Giovedì mattina, letto l’appello del manifesto, che, in grave difficoltà finanziaria, chiede il sostegno di tutti, abbiamo inviato al giornale questa lettera. Che è un invito anche ai lettori di Carta e del suo sito a contribuire a salvare il manifesto.
Care compagne e cari compagni, ce la farete. Anzi, ce la faremo.
Noi che abbiamo fondato Carta – Anna Pizzo, Marco Calabria e io – abbiamo vissuto in via Tomacelli, nella redazione del manifesto, per oltre vent’anni e dunque siamo necessariamente coinvolti. Le formalità, come il fatto che le nostre cooperative sono indipendenti l’una dall’altra, tra noi non possono valere. Ci sentiamo, e siamo, membri del vostro collettivo.

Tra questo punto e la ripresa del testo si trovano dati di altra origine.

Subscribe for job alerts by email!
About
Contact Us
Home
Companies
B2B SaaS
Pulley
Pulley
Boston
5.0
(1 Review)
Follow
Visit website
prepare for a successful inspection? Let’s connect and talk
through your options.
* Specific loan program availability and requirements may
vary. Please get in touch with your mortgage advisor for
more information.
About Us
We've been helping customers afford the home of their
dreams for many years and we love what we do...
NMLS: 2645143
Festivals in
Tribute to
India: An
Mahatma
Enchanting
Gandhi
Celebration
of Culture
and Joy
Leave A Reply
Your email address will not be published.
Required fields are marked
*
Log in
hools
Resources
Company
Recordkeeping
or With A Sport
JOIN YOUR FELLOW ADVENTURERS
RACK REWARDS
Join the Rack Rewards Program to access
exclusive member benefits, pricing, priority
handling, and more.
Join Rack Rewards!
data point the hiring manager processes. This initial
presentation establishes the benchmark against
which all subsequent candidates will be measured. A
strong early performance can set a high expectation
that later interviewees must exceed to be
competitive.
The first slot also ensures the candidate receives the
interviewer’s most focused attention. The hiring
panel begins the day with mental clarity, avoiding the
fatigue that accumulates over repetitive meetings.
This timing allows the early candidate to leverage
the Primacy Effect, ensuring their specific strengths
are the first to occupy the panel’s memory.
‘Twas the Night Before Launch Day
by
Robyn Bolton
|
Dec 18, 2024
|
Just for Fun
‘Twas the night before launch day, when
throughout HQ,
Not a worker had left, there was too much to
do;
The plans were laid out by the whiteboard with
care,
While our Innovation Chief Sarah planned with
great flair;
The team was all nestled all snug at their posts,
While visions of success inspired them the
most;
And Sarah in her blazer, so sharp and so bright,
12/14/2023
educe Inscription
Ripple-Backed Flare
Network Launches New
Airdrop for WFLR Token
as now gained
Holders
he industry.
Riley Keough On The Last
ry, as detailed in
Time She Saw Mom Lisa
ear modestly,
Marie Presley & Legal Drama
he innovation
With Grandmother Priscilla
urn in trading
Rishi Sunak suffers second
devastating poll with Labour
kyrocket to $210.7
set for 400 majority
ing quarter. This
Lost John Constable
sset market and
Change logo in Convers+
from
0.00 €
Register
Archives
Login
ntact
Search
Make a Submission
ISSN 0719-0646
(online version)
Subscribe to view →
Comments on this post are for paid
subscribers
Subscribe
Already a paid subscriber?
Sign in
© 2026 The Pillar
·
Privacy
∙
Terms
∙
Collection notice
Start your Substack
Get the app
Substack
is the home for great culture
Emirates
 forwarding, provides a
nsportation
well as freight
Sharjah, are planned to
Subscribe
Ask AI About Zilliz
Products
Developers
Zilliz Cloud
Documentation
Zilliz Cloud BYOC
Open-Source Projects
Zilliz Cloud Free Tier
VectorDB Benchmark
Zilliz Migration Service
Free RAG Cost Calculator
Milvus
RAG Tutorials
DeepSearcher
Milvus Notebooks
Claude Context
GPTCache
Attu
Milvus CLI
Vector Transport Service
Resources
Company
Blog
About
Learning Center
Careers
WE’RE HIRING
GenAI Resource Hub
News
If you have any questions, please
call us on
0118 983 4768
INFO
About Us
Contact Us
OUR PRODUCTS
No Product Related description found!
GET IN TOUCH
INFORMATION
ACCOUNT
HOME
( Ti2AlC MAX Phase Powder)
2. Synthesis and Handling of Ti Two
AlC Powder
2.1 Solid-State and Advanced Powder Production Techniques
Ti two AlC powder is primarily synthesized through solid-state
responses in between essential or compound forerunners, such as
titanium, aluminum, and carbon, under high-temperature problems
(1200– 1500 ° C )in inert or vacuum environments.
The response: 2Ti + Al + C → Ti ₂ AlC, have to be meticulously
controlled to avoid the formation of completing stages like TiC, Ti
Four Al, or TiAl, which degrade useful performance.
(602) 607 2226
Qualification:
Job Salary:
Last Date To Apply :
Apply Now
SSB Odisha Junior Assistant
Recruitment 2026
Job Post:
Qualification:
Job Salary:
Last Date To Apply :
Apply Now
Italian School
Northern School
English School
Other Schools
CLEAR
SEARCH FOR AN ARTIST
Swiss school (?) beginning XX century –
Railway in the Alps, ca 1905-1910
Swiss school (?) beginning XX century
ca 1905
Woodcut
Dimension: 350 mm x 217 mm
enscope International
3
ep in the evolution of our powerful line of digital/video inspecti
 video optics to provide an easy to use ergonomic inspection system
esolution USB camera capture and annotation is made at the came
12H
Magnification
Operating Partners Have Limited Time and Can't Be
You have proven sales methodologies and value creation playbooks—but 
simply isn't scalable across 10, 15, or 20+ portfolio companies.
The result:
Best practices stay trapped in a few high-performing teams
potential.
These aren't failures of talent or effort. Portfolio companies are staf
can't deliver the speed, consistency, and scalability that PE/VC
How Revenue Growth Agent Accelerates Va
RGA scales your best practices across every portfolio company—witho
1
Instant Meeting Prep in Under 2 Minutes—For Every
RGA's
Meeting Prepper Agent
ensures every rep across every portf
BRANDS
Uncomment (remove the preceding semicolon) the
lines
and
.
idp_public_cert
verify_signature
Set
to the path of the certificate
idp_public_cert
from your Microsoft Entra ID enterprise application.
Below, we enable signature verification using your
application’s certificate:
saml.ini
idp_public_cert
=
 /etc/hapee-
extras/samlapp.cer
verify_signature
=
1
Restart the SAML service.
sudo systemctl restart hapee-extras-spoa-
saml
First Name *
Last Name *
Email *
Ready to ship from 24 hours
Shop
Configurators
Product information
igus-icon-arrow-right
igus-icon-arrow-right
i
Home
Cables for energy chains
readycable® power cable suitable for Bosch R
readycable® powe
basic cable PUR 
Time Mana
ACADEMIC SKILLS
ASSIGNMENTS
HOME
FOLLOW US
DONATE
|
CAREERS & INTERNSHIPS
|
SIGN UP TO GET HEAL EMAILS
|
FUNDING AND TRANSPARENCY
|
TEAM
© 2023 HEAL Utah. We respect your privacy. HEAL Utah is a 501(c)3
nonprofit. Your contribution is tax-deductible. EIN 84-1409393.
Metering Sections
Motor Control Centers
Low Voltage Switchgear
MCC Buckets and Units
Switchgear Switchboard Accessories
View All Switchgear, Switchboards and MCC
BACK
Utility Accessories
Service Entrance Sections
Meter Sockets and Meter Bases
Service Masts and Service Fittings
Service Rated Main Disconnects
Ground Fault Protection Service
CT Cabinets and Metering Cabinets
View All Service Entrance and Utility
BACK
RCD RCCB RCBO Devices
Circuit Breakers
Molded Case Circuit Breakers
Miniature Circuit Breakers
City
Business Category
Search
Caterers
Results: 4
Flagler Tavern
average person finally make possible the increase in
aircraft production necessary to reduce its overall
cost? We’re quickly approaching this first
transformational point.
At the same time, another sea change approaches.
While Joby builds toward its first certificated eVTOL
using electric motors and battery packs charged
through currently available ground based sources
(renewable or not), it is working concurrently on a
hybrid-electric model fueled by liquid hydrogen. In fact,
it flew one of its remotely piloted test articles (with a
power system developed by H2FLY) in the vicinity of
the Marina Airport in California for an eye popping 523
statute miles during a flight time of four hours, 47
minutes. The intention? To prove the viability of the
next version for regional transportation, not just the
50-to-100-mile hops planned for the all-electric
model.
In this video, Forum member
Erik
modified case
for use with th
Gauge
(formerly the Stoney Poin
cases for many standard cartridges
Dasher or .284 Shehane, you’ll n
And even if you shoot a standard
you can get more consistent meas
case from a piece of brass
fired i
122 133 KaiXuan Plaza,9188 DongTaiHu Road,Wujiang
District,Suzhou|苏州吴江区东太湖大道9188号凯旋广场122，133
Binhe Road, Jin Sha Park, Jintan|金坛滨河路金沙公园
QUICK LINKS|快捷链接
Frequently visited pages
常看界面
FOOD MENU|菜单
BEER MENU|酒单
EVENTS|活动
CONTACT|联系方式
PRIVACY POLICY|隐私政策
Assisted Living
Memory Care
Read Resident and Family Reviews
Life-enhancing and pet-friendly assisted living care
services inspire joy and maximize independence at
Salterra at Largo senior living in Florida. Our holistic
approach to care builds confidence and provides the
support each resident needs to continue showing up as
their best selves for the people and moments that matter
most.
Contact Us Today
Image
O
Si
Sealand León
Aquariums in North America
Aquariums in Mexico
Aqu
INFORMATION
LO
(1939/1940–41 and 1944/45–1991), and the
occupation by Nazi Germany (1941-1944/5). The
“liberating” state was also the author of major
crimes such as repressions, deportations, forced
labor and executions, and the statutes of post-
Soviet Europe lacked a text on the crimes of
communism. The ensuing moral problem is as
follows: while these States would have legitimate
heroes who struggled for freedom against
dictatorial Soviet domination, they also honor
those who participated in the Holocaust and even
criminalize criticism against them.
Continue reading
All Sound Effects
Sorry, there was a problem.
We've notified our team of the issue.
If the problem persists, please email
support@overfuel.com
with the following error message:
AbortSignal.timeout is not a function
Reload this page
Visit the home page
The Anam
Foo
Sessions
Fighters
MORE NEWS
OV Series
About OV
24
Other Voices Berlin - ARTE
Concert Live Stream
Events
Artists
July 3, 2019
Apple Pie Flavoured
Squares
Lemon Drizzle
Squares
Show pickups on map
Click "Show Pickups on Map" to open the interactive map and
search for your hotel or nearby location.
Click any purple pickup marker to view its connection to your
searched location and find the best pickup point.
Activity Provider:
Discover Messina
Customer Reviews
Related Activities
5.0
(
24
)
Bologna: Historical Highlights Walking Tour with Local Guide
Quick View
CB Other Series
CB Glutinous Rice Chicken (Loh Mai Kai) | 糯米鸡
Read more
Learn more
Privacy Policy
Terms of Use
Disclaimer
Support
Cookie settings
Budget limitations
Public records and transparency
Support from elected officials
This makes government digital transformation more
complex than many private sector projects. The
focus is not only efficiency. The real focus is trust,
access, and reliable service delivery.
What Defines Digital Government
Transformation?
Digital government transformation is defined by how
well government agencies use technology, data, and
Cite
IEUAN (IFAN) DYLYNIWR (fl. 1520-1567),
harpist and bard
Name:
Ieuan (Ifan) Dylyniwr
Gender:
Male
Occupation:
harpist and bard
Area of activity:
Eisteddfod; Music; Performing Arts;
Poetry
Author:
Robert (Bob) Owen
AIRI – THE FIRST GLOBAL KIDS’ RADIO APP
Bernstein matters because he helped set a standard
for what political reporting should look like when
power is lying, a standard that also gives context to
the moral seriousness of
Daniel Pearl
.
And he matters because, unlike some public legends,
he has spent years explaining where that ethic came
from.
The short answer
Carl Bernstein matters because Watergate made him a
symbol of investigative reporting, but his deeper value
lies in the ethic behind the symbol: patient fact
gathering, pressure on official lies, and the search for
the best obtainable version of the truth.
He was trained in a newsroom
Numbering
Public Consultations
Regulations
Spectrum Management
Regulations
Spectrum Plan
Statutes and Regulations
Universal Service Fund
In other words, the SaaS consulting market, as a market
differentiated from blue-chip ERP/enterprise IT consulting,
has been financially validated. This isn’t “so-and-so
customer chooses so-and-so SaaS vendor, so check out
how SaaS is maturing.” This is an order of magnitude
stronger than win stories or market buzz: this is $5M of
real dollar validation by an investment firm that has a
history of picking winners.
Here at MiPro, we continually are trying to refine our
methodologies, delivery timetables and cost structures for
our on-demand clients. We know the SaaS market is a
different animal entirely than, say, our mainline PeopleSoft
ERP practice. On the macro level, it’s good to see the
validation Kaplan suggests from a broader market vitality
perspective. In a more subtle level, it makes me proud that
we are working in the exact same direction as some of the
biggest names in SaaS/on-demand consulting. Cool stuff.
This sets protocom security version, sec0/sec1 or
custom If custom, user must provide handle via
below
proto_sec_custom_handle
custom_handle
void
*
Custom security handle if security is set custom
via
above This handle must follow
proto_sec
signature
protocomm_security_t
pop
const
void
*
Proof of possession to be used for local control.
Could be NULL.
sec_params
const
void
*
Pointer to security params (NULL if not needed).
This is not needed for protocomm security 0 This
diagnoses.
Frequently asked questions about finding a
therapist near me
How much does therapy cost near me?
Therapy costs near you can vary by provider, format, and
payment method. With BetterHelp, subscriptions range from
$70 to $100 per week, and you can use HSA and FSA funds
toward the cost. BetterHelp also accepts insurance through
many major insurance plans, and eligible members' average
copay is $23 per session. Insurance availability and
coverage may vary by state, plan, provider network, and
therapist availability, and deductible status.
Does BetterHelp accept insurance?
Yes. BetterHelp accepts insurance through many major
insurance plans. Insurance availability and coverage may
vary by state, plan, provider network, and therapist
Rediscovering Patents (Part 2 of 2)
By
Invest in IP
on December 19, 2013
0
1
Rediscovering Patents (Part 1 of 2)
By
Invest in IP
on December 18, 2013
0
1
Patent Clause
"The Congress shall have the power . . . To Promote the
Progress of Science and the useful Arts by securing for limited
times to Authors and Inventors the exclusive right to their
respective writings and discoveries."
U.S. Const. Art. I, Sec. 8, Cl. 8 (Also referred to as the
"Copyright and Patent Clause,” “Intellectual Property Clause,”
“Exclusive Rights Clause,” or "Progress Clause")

E vi chiediamo di usarci, per quel che sappiamo fare, per la nostra esperienza delle molte altre crisi che, nei decenni, abbiamo affrontato e superato. A cominciare dall’inizio degli ottanta, quando la battaglia per ottenere quel che è oggi la legge per le provvidenze all’editoria cooperativa si concluse con successo.
Ma ci sono altre due buonissime ragioni per dire “ce la faremo”, al plurale.
La prima è che il destino del manifesto coincide con quello di tutta l’informazione indipendente, in un paese in cui i grandi gruppi editoriali, come giganteschi cancri, hanno colonizzato tutto il sistema, dalle tv alla distribuzione in edicola, alle risorse pubblicitarie. Ma dovete essere orgogliosi: sull’esempio dei vostri e nostri 35 anni sono nati in Italia molti mezzi di comunicazione senza padroni: radio e siti internet, periodici nazionali e locali, case editrici. Ed è a questo mondo, più vasto di quanto appaia, che la domanda del manifesto suona urgente: diteci se siamo necessari. E noi, che in questo altro sistema dell’informazione abbiamo navigato seguendo la nostra vocazione sociale e “dal basso”, faremo di tutto perché i media indipendenti assumano la crisi del manifesto come la propria e tutti insieme facciano diventare questa una delle priorità nell’agenda della politica, nell’opinione, nei movimenti sociali.
L’ultima ragione per cui ci esprimiamo al plurale è la più semplice. Benché noi si sia poverissimi, con un fatturato otto o nove volte più piccolo di quello del manifesto, aiuteremo a scalare la montagna del milione e mezzo di euro invitando tutte le persone e le reti e associazioni con le quali siamo in rapporto a contribuire. E del resto già questa mattina in molti ci hanno chiamato per dire “diamo una mano”. Diremo a tutti, semplicemente, che devono pagare il privilegio di star cercando un “altro mondo” in un paese in cui è possibile andare in edicola, ogni mattina, a chiedere: “Mi dà il manifesto?”.